他伸手去扒拉苗青臻的肩膀,沖著他清瘦的后背低吼:“你這個人怎么這么死倔,這么認死理!過去的事就算翻篇了不行嗎?我現在對你不好嗎?我他媽……我從來沒對任何一個人這么掏心掏肺地好過!”
他不管不顧地嚷嚷了好一會兒,唾沫星子都快干了,卻見苗青臻連眼皮都未曾掀動一下,仿佛周遭一切,連同他的存在,都是無關緊要的空氣。
“你怎么能這樣?” 樓晟用力地喊道,聲音里帶著哀求,“苗青臻,你就一點也感覺不到嗎?你一點都不在乎?那小苗兒呢?你連他也不要了嗎?”
樓晟眉頭死死擰在一起,手指緊緊攥成拳頭,骨節泛白。他幾乎是失控地想要讓對方理解他的憤怒和痛苦,可苗青臻依舊是一副無動于衷的冷漠模樣。
只有在聽到“小苗兒”這個名字時,苗青臻才終于抬了抬眼,冷冷地瞥向他,那眼神像是在審視一個不可理喻的瘋子。
樓晟只覺得胸腔里的怒氣不斷累積、膨脹,幾乎要沖破他的承受極限。
“你這個……” 他猛地剎住話頭,將最傷人的字眼硬生生咽了回去。
隨著話音落下,他像是再也無法忍受這令人窒息的氛圍,猛地轉身,帶著一身戾氣摔門而去。
那之后,每隔幾日,樓晟便會來找他鬧上一通,狀若癲狂,如同飲多了劣酒在發酒瘋。
苗青臻不知道樓晟到底給他喂了些什么藥,身體總是軟綿綿的提不起力氣,連腳步聲都顯得沉重虛浮。
閻三這日來送飯,放下食盒準備離開時,腳步頓了頓,壓低聲音快速說了一句:“苗先生,您不必太過憂心,小少爺一切都好。

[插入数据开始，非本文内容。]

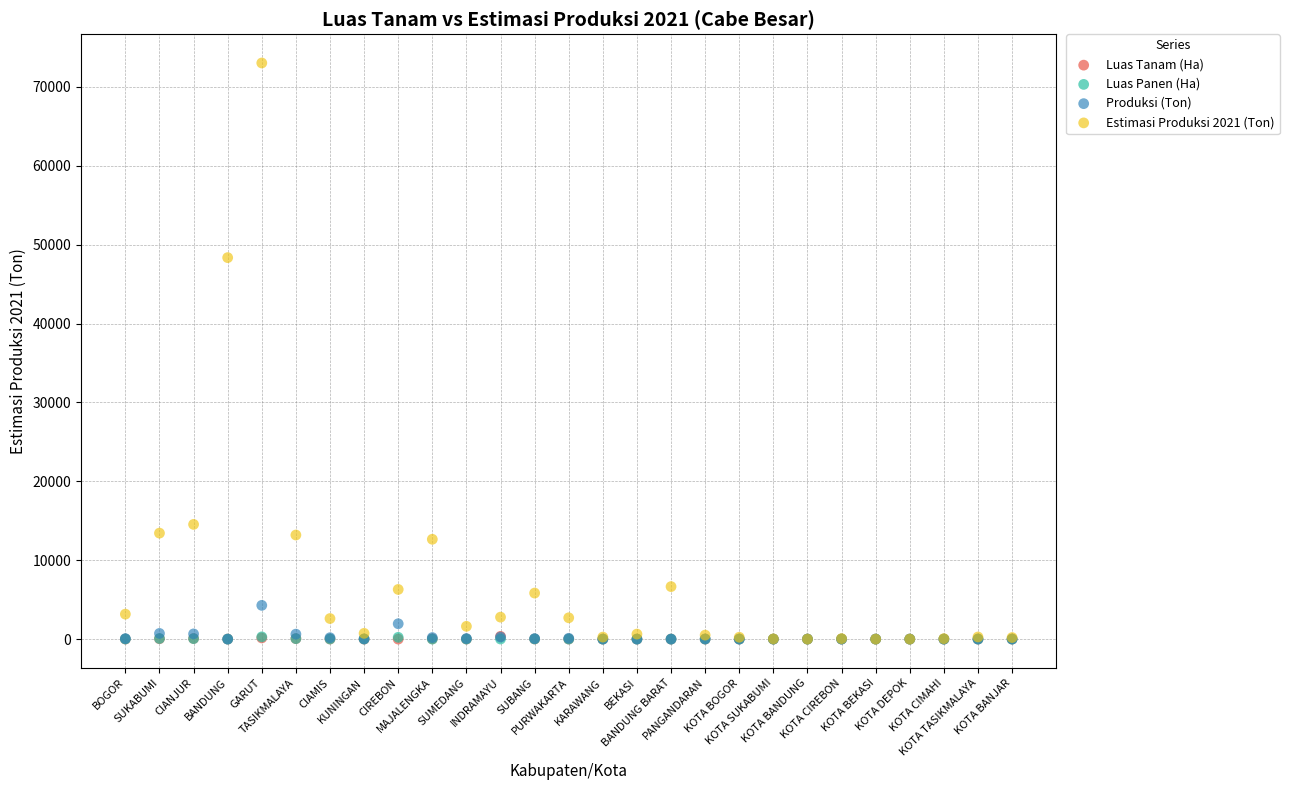

What are all the series names shown in the legend?

Luas Tanam (Ha), Luas Panen (Ha), Produksi (Ton), Estimasi Produksi 2021 (Ton)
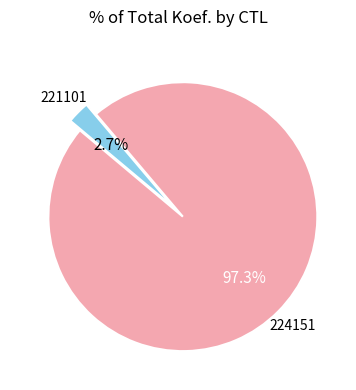

Count the number of slices in the pie.

2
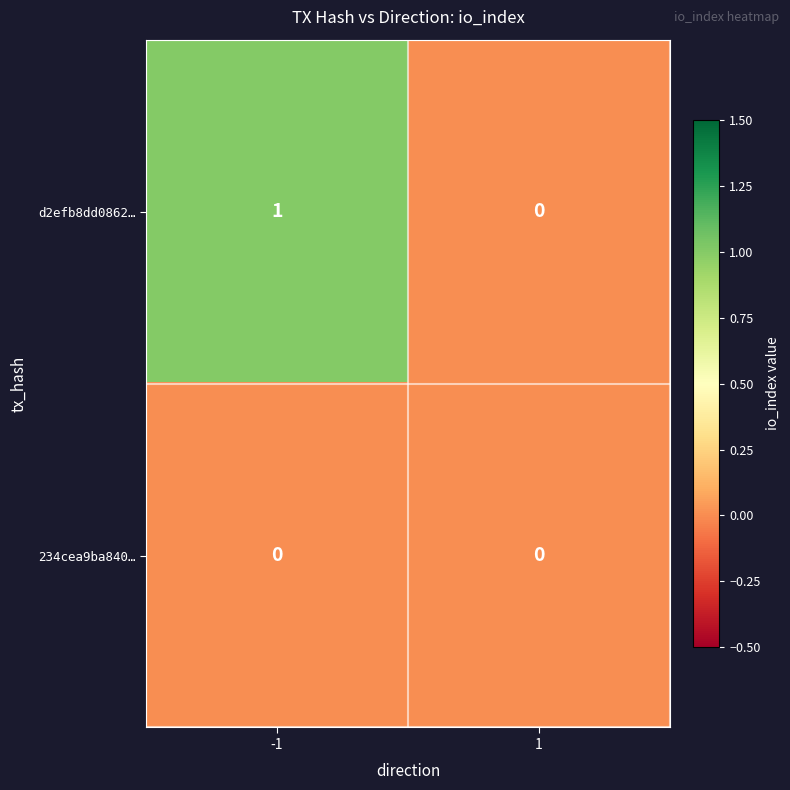

Which series has the widest spread of values?

d2efb8dd0862…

”
苗青臻點了點頭,抬眼看向他:“你能……幫我一個忙嗎?”
閻三默不作聲地將一張卷好的細小紙條塞進竹筒,仔細藏在懷中,趁著濃重的夜色,閃身走進了一條僻靜無人的深巷。
這日,樓晟又一次自討沒趣之后,陰沉著臉去了鋪子。苗青臻并非不想吃東西,只是近來胃口奇差,看到食物便陣陣反胃。
晚上樓晟回來,偏要親手喂他吃飯。苗青臻剛聞到那飯菜的氣味,臉色就瞬間變得難看,胃里翻江倒海,一口也咽不下去。
樓晟盯著他蒼白抗拒的臉,胸中怒火驟然升騰,猛地將飯碗摜在地上,瓷片碎裂聲刺耳。他一句話也沒說,轉身怒氣沖沖地摔門而出,腳步聲重重地消失在走廊盡頭。
平靜的日子沒能維持幾天。
一隊官兵如同烏云壓境,驟然闖入原本僻靜的巷弄,粗暴地敲開了樓府的大門,聲稱奉命搜查一名在逃的欽犯。
樓府的下人被這突如其來的陣勢駭住,機靈些的慌忙從后門溜走,跌跌撞撞地跑去尋樓晟報信。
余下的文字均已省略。